• [TÂCHE À RÉALISER]: Dans l'extrait de page consacré au film Le Temps de l'aventure, relevez tous les verbes qui décrivent les mouvements de la femme dans la phrase commençant par « Une femme gagnée par le désir ».

• [EXTRAIT DE PAGE]:
--------------------------------------------------

Le Temps de l’aventure

Entretien avec Emmanuelle Devos, actrice

Elle est, dans Le Temps de l’aventure de Jérôme Bonnell, une comédienne cueillie par le regard et la présence d’un homme croisé dans un train. Une femme gagnée par le désir, qui se met en marche, avance, trébuche, se relève ; instable et bouleversante. Dans ce film superbe qu’elle traverse avec élan, Emmanuelle Devos donne corps aux mouvements émotionnels et à leurs répercussions physiques. Elle est force vive, pure cinétique.

--------------------------------------------------

• [DONNÉES EXTRAITES]:
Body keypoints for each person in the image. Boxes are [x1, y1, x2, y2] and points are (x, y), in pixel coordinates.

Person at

--------------------------------------------------

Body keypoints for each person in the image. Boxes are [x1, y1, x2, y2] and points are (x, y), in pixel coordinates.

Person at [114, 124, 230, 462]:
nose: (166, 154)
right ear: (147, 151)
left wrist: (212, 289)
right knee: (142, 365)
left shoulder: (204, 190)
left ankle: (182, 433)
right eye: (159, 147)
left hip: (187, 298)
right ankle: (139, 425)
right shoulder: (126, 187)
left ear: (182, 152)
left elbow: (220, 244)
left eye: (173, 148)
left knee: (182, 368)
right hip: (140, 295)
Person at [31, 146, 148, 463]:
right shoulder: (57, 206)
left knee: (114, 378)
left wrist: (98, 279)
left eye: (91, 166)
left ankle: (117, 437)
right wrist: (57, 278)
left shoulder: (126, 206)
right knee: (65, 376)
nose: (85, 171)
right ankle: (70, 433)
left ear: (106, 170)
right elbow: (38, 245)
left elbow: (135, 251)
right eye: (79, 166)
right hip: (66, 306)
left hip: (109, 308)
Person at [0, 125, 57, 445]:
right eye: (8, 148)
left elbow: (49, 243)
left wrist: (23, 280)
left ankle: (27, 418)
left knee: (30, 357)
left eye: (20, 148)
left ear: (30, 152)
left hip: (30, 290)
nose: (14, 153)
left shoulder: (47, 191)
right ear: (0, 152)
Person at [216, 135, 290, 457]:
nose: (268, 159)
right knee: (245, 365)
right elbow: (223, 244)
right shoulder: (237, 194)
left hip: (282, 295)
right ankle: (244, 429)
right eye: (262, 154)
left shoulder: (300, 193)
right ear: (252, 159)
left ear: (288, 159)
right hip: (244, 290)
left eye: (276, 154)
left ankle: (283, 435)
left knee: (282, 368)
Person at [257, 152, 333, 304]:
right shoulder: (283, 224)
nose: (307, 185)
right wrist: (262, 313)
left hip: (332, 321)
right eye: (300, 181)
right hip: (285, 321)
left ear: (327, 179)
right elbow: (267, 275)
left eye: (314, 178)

--------------------------------------------------

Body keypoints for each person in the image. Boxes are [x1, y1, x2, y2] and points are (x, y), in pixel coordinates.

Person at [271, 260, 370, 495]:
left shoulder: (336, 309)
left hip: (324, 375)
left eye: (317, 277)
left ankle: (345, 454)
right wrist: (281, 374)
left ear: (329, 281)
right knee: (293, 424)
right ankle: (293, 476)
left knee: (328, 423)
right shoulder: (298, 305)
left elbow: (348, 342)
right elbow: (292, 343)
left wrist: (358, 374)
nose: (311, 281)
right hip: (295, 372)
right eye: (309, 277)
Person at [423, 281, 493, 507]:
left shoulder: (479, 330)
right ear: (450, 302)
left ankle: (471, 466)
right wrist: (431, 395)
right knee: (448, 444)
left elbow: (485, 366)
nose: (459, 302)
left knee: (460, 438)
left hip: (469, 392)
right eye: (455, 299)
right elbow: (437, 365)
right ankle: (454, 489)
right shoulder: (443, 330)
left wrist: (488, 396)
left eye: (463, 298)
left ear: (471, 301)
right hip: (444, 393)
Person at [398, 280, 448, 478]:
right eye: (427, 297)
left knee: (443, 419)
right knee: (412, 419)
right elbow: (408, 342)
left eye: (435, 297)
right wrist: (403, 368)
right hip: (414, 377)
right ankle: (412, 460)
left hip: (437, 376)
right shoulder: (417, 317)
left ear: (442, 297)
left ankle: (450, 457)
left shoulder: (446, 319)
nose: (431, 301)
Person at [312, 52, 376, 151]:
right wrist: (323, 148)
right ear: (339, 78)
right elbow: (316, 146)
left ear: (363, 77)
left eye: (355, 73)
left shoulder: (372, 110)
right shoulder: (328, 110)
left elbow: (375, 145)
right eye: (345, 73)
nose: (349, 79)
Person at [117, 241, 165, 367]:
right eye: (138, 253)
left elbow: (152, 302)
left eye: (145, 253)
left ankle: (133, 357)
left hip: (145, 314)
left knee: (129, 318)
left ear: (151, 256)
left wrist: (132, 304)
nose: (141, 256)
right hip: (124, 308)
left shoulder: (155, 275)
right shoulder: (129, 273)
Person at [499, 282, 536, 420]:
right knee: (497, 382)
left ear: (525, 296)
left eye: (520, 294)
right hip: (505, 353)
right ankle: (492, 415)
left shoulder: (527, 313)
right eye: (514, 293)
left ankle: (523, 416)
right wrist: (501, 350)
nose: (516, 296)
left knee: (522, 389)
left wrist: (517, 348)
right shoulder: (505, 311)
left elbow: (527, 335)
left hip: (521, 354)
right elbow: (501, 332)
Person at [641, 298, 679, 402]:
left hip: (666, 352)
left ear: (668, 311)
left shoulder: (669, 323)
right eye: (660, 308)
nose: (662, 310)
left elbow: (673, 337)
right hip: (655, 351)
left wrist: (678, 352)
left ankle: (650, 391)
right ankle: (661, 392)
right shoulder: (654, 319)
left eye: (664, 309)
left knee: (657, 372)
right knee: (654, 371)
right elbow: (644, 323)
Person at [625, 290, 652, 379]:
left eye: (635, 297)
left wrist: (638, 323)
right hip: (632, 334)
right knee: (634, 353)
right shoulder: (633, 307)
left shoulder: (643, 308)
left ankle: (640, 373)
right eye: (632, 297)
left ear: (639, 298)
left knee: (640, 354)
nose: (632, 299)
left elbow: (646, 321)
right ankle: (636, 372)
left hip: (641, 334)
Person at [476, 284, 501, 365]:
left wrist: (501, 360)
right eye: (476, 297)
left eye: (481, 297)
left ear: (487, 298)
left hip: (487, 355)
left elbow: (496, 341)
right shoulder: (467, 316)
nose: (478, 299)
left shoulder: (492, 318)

--------------------------------------------------

• [RÉSULTAT DE LA TÂCHE]: se met en marche, avance, trébuche, se relève